In the long-run, accounting for all downtime causes is a good practice because it provides transparency and accountability for the production stops experienced. Imagine a situation where 15% of the production stops are unexplained and unaccounted for — this would pose as incomplete information for downtime analysis and the analysis would be inaccurate.

5. Analyse the causes: Pareto Analysis

Suppose your manufacturing plant has 10 downtime causes recorded. How do you differentiate the more problematic downtime causes from the less serious ones? Which downtime cause should you prioritise and resolve before others? This is where Pareto Analysis (80/20 rule) comes in handy.

​Rule of Thumb: Always resolve the downtime causes that result in the greatest amount of OEE losses

As the term 80/20 suggests, Pareto Analysis can help you to find the 20 percent of downtime causes which result in 80 percent of OEE losses.

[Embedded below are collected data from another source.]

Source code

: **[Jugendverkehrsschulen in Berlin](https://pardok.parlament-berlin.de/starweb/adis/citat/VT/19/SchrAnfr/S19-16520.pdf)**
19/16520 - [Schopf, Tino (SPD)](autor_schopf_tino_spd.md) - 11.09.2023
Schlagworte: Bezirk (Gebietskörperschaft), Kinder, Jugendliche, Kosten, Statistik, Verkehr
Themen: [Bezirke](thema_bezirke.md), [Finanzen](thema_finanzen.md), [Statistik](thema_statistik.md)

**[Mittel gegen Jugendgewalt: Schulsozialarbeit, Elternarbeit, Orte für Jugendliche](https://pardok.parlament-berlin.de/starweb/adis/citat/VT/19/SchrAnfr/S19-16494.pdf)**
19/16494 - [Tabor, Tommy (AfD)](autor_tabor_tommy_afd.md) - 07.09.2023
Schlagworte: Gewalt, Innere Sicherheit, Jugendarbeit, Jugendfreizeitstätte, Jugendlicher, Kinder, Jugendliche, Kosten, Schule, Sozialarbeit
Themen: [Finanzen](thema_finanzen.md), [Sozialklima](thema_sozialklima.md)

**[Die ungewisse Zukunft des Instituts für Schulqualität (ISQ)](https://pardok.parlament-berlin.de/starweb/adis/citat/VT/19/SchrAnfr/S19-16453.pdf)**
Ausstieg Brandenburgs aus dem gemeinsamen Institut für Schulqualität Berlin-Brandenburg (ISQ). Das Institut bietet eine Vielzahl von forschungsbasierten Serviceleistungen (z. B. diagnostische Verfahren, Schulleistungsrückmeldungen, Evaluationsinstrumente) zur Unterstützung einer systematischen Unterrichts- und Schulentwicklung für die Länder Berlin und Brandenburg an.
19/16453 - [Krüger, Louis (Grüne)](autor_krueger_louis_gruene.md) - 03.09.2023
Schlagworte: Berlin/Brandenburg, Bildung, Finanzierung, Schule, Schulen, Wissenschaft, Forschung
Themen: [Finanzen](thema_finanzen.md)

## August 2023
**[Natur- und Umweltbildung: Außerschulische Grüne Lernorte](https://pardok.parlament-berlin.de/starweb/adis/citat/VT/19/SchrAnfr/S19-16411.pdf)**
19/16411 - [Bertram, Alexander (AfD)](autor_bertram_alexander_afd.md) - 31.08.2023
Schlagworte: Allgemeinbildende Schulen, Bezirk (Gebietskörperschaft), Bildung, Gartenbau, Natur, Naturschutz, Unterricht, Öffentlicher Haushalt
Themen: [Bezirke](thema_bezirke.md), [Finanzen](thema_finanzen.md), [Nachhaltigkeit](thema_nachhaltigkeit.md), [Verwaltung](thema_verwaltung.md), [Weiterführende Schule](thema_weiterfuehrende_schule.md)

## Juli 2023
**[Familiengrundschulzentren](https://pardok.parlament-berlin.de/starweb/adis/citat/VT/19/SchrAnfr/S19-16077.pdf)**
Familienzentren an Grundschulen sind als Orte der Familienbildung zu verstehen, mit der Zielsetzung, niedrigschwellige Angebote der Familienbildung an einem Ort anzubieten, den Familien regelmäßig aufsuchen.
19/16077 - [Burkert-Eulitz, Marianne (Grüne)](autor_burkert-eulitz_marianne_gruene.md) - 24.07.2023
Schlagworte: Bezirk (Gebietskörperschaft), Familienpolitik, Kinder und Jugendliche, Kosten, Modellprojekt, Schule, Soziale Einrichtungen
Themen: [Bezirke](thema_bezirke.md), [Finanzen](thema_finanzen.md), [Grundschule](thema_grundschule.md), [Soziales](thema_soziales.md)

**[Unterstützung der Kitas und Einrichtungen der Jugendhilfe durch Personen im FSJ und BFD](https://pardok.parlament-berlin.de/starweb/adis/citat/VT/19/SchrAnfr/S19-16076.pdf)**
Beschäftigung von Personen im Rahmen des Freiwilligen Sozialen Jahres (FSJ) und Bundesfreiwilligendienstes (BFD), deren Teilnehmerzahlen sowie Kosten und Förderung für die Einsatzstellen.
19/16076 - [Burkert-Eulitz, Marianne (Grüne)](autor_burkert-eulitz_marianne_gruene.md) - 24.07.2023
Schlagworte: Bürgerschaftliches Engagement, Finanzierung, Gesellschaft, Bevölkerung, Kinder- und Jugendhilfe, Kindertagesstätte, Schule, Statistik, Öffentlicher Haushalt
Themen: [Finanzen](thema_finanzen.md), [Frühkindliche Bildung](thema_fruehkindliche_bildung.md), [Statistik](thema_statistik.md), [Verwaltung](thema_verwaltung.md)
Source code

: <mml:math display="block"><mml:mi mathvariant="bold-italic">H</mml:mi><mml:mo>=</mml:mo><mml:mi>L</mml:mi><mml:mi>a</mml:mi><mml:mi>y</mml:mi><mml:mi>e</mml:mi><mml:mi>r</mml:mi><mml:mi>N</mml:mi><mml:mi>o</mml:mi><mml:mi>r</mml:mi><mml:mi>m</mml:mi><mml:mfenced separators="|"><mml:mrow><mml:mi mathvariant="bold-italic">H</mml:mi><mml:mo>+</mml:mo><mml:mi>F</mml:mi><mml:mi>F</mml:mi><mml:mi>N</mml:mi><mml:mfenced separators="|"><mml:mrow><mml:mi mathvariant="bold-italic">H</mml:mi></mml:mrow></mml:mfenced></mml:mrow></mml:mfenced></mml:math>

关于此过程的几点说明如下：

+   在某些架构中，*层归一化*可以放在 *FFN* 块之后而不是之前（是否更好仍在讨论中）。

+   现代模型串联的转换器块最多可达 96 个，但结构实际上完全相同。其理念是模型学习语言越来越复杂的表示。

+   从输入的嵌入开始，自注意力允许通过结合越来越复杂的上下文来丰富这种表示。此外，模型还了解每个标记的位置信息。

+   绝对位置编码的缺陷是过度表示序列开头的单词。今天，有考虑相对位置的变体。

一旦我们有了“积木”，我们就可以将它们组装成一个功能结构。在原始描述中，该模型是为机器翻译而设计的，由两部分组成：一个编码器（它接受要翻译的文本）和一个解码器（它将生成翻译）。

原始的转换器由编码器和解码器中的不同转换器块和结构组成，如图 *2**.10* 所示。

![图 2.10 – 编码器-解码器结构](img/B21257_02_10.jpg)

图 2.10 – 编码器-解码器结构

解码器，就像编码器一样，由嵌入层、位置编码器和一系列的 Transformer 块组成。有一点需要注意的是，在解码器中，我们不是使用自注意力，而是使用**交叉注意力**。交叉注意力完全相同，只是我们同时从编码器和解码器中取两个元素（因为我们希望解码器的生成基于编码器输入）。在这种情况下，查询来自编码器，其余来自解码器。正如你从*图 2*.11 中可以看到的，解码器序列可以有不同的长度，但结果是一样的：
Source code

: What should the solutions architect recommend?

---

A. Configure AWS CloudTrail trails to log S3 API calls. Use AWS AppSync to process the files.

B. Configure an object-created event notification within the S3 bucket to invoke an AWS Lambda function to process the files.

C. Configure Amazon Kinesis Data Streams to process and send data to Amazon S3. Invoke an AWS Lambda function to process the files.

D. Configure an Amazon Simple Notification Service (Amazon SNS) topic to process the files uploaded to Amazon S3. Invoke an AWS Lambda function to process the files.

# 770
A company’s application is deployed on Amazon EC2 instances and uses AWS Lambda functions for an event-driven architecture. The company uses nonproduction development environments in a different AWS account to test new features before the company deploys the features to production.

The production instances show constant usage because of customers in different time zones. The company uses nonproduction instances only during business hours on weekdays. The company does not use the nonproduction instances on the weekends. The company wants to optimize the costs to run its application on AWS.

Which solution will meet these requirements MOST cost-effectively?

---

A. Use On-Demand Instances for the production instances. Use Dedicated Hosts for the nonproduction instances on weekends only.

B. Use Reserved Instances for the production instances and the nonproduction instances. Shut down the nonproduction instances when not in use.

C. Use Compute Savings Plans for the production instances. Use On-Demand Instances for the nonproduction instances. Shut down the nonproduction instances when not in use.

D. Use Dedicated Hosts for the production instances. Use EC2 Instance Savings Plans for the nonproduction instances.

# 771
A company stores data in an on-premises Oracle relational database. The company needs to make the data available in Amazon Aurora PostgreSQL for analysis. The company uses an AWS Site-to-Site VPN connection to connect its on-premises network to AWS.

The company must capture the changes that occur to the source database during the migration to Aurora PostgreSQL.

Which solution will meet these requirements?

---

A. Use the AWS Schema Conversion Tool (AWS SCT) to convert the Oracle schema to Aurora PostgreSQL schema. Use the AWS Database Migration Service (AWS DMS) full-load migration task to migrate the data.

By resolving these 20 percent of downtime causes, majority (80 percent) of the OEE losses can be eliminated.

80 20 rule.png
From the graph, we can see that SKU changeover and conveyor belt jam account for about 80% of all OEE losses. 

Pareto Analysis enables manufacturers to correctly prioritise their downtime causes and focus their improvement efforts on the downtime causes which are the main perpetrators of OEE losses. With more time and resources on hand, manufacturers can then proceed to resolve the remaining downtime causes.

6. Follow through to transform data into action

With the necessary data and information in place, it would be much easier to uncover the underlying causes of OEE losses and strategise ways to improve them.

At this stage, the project manager has the responsibility to work with the plant management to ensure that the knowledge and action plan developed from downtime analysis are promptly executed. A continuous improvement programme would come in handy to ensure that the action plan is carried through.

Implementing downtime analysis requires buy-in at both the management and operations level. The incorporation of downtime analysis into a continuous improvement program helps ensure that areas of improvement identified by the analysis are executed.

Equipment downtimes are inevitable but repeated downtimes are unacceptable. Having a robust equipment downtime analysis would go a long way in preventing downtimes from recurring. It also provides adequate information for troubleshooting and improvements, reducing the time it takes to restore OEE score to its pre-downtime level.